A Companhia Siderúrgica Nacional (CSN) foi símbolo dos ganhos que a privatização pode trazer para uma empresa estatal. No entanto, também nesse caso seu apetite por diversificação criou dúvidas. A performance de suas ações não é um desastre, mas está longe de ser um sucesso inequívoco: desde 93, as ações ON subiram 55% em reais, mas ficaram 44% abaixo do Ibovespa.

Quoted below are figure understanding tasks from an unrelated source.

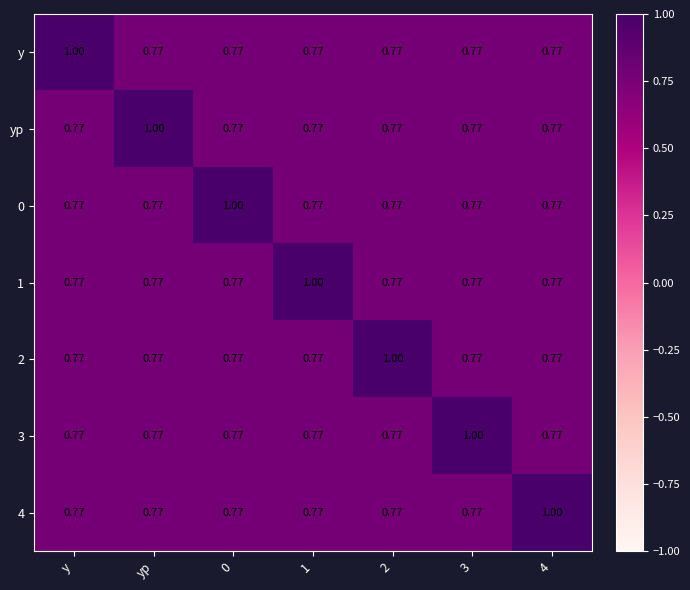

Count the number of data series in this chart.

7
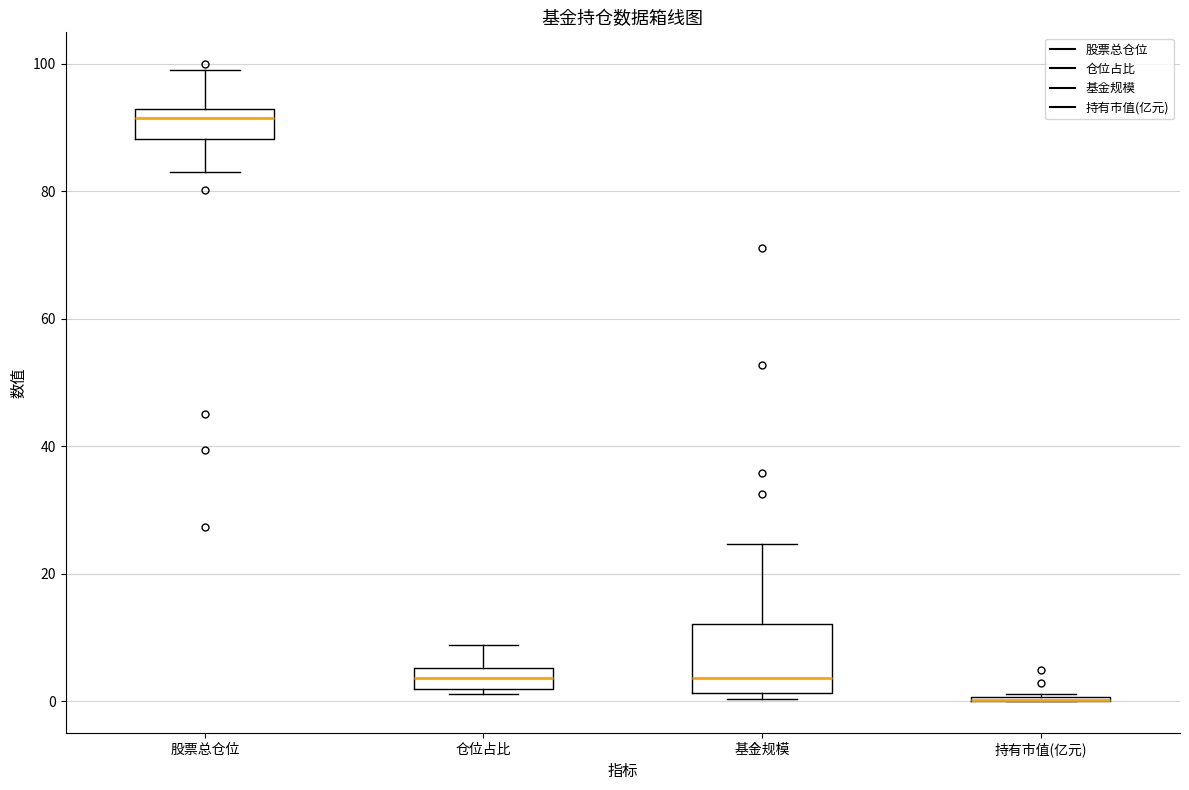

Where does the upper whisker of the box for 仓位占比 end on the y-axis? The values are not printed on the chart, so give them approximately, as read against the axis.

8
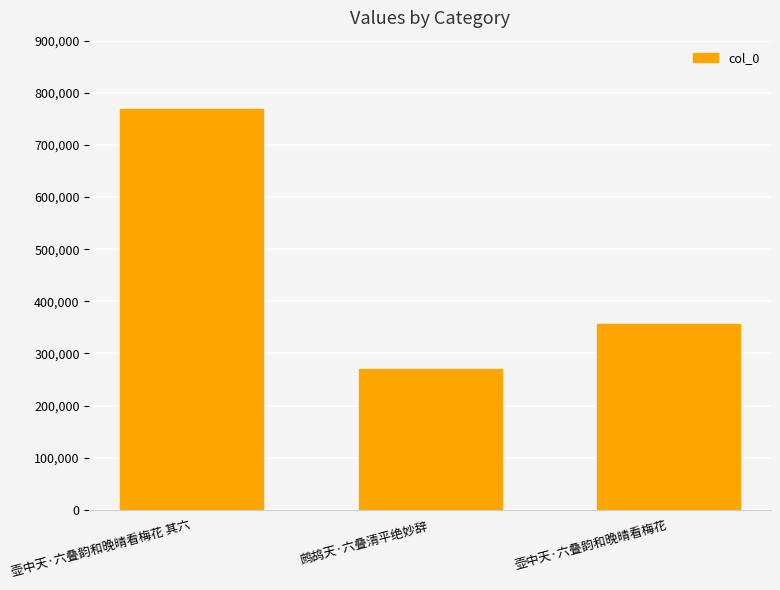

What is the average value?

465499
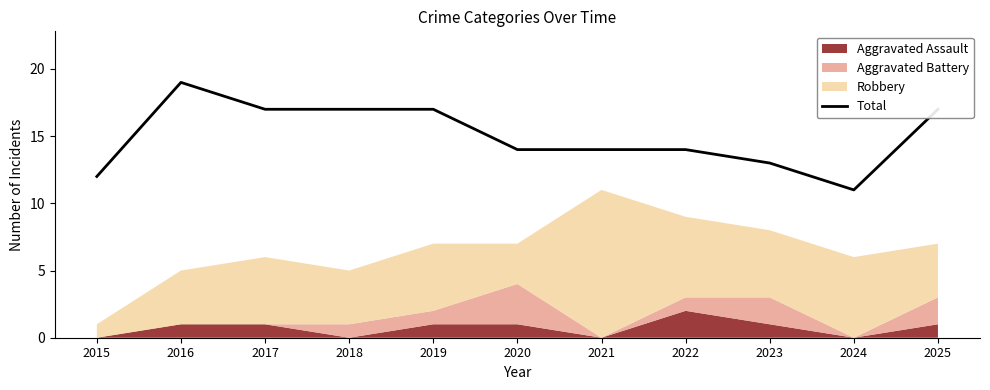

How many data points are less than 14?

3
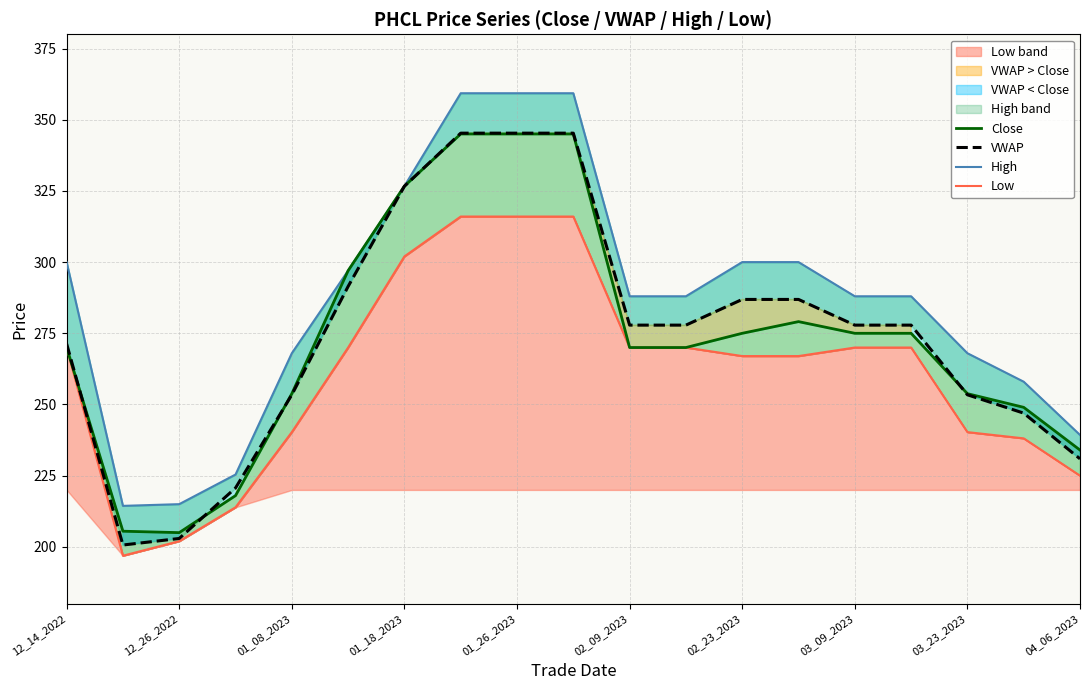

True or false: High has more than 2 interior local peaks.

False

Finalmente, há o caso da Light, vendida em maio deste ano, cujas ações ON caíram, desde então, 16% em reais e ficaram 27% abaixo do Ibovespa. Há uma explicação. Como todas as ações da Light são ordinárias, seus acionistas puderam vendê-las ao controlador, no momento da privatização, pelo valor da operação. Fizeram isso porque o governo, permitindo o uso de moedas podres e dando outras vantagens, reduziu o valor real da empresa, sem reduzir o valor de venda das ações (que ficaram acima do preço de mercado). Com isso, 13% dos 18% das ações que estavam no mercado foram vendidas ao controlador na privatização. As ações que sobraram ficaram sem liquidez e perderam valor.
As comparações com o Ibovespa trazem alguma distorção dado o peso da Telebrás no índice. No ano passado, por exemplo, enquanto o Ibovespa caiu 3% em dólares, o índice da FGV, de cem ações, caiu 35%.
Mesmo assim, o fato é que, se o preço de venda das estatais fosse uma miséria, os ganhos dos novos compradores teriam sido imensos e se refletido nos preços das ações. Os exemplos ilustram também o óbvio: a administração privada não é garantia absoluta de sucesso nem de ganhos aos minoritários.
O fenômeno, aliás, não é só brasileiro. A revista "The Economist" publicou dados do banco Morgan Stanley mostrando que quem comprou ações de empresas privatizadas na França perdeu, em 1994, 9,3% (ou 7,1% em relação à média do mercado) e, na Itália, perdeu 8,5% e 0,5%, respectivamente.